В более высоких и организованных сферах бытового общения значение нашей темы нисколько не уменьшается. Любая беседа полна передач и интерпретаций чужих слов. На каждом шагу в ней “цитата” или “ссылка” на то, что сказало определенное лицо, на “говорят” или на “все говорят”, на слова своего собеседника, на собственные ранее сказанные слова, на газету, на постановление, на документ, на книгу и т. п. Большинство сведений и мнений сообщают обычно не в прямой форме, как свои, а со ссылкою на неопределенный общий источник их: “я слышал”, “считают”, “думают” и т. п. Возьмем столь распространенный в нашем быту случай: разговоры о каком-нибудь заседании; все они строятся на передаче, интерпретации и оценке различных словесных выступлений, резолюций, предложенных, отклоненных и принятых поправок к ним и т. п. Повсюду, таким образом, речь идет о говорящих людях и их словах; эта тема возвращается все снова и снова; она или прямо управляет речью как ведущая тема, или сопровождает развитие других бытовых тем.
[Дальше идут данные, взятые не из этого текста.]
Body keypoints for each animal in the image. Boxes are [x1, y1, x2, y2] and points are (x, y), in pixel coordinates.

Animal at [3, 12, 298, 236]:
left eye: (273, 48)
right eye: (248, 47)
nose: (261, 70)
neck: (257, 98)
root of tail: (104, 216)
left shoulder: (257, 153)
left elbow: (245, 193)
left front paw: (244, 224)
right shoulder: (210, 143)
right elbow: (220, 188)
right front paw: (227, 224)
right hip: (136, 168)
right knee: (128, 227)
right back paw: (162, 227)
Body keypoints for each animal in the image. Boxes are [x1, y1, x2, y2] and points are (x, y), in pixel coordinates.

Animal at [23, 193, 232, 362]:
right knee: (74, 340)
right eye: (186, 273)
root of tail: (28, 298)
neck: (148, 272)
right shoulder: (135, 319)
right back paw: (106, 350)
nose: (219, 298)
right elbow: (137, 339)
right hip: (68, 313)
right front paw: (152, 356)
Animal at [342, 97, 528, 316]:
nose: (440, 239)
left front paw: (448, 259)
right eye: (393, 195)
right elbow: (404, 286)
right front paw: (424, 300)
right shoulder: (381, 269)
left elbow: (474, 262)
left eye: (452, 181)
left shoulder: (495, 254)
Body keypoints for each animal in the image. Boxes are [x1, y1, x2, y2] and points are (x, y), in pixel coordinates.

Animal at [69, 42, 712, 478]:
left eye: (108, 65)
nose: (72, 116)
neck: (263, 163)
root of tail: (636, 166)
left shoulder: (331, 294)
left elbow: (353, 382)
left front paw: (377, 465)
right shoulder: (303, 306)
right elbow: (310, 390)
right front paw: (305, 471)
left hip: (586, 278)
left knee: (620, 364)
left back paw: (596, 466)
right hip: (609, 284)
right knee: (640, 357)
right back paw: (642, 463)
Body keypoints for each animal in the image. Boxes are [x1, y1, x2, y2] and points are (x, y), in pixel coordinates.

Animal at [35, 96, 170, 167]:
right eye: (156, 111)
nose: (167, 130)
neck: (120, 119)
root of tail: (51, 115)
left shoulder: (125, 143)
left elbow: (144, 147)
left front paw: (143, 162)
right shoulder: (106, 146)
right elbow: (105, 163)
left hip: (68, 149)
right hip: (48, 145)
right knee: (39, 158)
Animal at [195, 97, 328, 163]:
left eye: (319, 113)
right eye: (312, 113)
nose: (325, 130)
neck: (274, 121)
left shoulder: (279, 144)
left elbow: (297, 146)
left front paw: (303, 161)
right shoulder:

Дальнейшие примеры бытового значения темы о говорящем человеке излишни. Достаточно вслушаться и вдуматься в звучащую всюду речь, чтобы прийти к такому утверждению: в бытовой речи всякого социально живущего человека в среднем не менее половины всех произносимых им слов — чужие слова (осознанно-чужие), передаваемые со всеми разнообразными степенями точности и беспристрастия (точнее — пристрастия).
Конечно, далеко не все передаваемые чужие слова могли бы быть — в условиях письменного закрепления — заключены в кавычки. Степень обособления и чистоты чужого слова, требующая — в письменной речи — кавычек (по замыслу самого говорящего, как он сам определяет эту степень), далеко не столь часта в бытовой речи.